- Source text
□ □ □ □ □ □ □

Game #25: Escape to New York, by Richard Otter
Played On: 10/31/2005 (9:45 AM to 11:35 AM)
Unofficial Score: 7.5 (7.0 base with +0.5 skew)

     When I first looked at the list of competition game titles this year, certain visuals came to mind. In the case of Escape to New York, I imagined a rough-talking, scruffy Snake Plisskin returning to the island-turned-prison in John Carpenter’s cult classic. However, Richard Otter’s game has nothing at all in common with the Kurt Russell flick Escape from New York. The game is set entirely aboard a large luxury passenger ship.

     Have I begun every Adrift game review with commentary on the Adrift runner? Well, here goes again. It would be nice if “script” or “script on” worked, without the need to turn on logging from the top menu. I had the bright idea to play Escape to New York in the Gargoyle implementation of SCARE, hoping to avoid the inline parsing oddity I’ve noticed when trying to make comments, but I couldn’t find a way to turn on a transcript. I also don’t like that Adrift doesn’t provide an “undo” option upon losing the game. In some ways, that might make things too easy, but it was sorely missed when I had to replay a part when I hadn’t recently saved, where a single “undo” would have helped.

     However, I should also say that I’m liking Adrift’s special features more and more. The mapping window is great, and I noticed today that I could email the author just by clicking on his email address when it appears on the title screen.

     The game isn’t too difficult, but one particularly confusing quirk had me checking the walkthrough in Part 3. You’re supposed to hide something in Part 2, and then find a way to retrieve it in the following part. I found a way, and it avoided triggering an event that was supposed to move the story forward to Part 4. So, I stumbled around trying to make things happen, exploring the upper decks, putting the PC’s thieving skills to good use. When I finally felt that I had done as much as possible, I checked the walkthrough. Fortunately, the game wasn’t unwinnable, and I didn’t have to start over. I just had to return to the lower deck with all the appropriate stuff, and then leave again.

□ □ □ □ □ □ □

- Using the information
**a)** According to the review, where is the game set?
**b)** Rewrite the entries below with "taxi" replaced by "NCC" everywhere and nothing else changed. Leave the pictures out of your answer.

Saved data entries
□ □ □ □ □ □ □

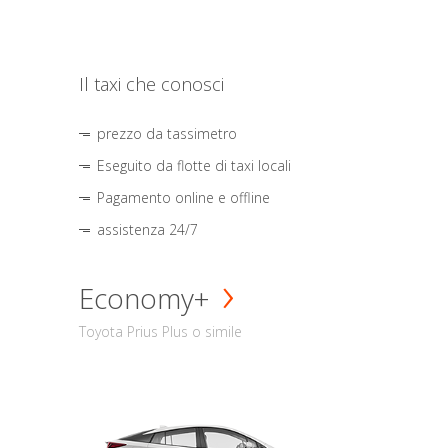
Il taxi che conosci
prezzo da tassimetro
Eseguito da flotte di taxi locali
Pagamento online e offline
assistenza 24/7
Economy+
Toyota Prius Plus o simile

□ □ □ □ □ □ □

- Replies
**a)** Entirely aboard a large luxury passenger ship.

**b)**
Il NCC che conosci
prezzo da tassimetro
Eseguito da flotte di NCC locali
Pagamento online e offline
assistenza 24/7
Economy+
Toyota Prius Plus o simile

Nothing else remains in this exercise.